(Human body keypoint data)
.....

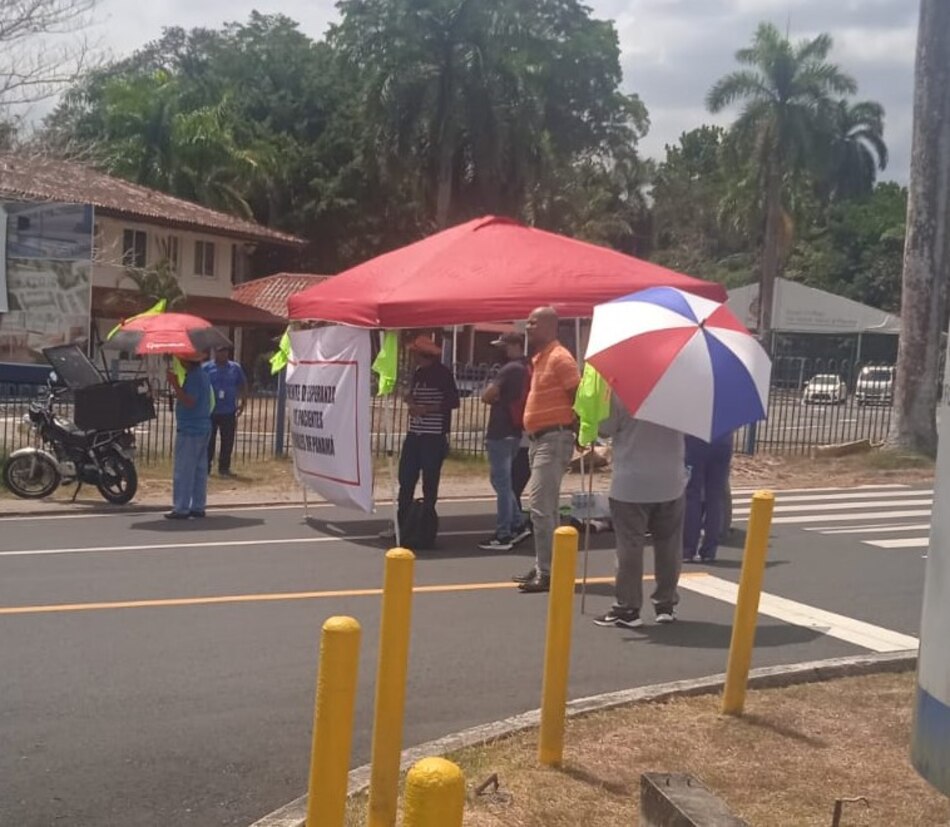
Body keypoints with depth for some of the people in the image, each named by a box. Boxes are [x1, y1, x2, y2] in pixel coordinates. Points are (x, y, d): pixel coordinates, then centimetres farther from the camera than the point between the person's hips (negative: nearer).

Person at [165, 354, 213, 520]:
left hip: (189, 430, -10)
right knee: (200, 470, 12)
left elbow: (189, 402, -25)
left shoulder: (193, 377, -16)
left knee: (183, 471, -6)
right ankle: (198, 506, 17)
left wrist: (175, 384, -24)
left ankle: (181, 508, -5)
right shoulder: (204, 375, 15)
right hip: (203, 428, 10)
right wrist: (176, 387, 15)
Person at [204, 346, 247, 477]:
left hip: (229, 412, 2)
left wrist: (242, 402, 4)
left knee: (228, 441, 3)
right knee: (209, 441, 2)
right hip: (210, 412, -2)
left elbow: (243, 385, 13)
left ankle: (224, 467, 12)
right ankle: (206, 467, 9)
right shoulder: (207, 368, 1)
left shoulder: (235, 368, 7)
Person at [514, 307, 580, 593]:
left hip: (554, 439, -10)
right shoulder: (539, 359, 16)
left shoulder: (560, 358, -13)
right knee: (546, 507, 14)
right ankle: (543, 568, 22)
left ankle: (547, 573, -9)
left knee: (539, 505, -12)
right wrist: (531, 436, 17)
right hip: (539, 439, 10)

.....

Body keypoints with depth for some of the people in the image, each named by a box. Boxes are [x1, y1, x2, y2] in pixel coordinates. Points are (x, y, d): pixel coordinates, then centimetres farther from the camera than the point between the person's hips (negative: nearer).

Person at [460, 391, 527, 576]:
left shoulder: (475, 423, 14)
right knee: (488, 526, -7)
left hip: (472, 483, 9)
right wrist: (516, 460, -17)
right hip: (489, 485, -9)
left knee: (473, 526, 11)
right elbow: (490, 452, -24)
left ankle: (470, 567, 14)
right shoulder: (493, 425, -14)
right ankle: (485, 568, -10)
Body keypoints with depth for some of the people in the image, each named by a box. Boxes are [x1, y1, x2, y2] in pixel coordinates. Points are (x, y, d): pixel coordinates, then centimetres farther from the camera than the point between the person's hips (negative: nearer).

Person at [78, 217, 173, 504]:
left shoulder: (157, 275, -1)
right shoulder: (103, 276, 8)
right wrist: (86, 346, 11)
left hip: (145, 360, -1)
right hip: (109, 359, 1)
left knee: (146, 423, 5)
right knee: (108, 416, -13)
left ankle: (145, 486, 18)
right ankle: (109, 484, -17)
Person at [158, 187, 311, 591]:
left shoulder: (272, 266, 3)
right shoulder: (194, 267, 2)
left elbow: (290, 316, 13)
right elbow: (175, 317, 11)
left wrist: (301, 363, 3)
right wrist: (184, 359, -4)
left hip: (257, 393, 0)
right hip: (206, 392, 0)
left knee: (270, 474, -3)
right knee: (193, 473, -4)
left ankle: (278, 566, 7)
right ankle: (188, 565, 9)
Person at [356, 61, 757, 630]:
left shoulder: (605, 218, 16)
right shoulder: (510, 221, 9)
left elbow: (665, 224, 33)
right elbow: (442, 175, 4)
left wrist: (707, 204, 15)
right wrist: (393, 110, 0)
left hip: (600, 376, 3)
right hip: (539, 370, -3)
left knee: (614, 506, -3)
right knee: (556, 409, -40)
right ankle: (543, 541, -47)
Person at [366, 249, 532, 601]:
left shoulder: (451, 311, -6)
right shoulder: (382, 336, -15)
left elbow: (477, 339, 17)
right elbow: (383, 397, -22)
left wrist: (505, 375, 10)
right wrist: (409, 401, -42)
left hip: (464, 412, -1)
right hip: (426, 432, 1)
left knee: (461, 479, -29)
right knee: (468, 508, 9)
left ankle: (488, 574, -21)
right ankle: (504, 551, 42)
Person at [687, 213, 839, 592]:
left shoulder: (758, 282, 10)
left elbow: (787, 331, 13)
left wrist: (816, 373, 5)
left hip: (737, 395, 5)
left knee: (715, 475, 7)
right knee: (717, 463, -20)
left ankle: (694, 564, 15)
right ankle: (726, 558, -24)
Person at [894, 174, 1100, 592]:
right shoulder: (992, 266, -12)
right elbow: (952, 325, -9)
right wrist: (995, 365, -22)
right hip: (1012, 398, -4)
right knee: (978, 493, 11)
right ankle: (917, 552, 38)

.....

| EXERCISE BRIEF |
Retype the rows above, starting with the line that contains "right elbow: (383, 397, -22)" and continuing through the line that contains "left elbow: (787, 331, 13)", with both of those lines included.

| ANSWER SPACE |
right elbow: (383, 397, -22)
left wrist: (505, 375, 10)
right wrist: (409, 401, -42)
left hip: (464, 412, -1)
right hip: (426, 432, 1)
left knee: (461, 479, -29)
right knee: (468, 508, 9)
left ankle: (488, 574, -21)
right ankle: (504, 551, 42)
Person at [687, 213, 839, 592]:
left shoulder: (758, 282, 10)
left elbow: (787, 331, 13)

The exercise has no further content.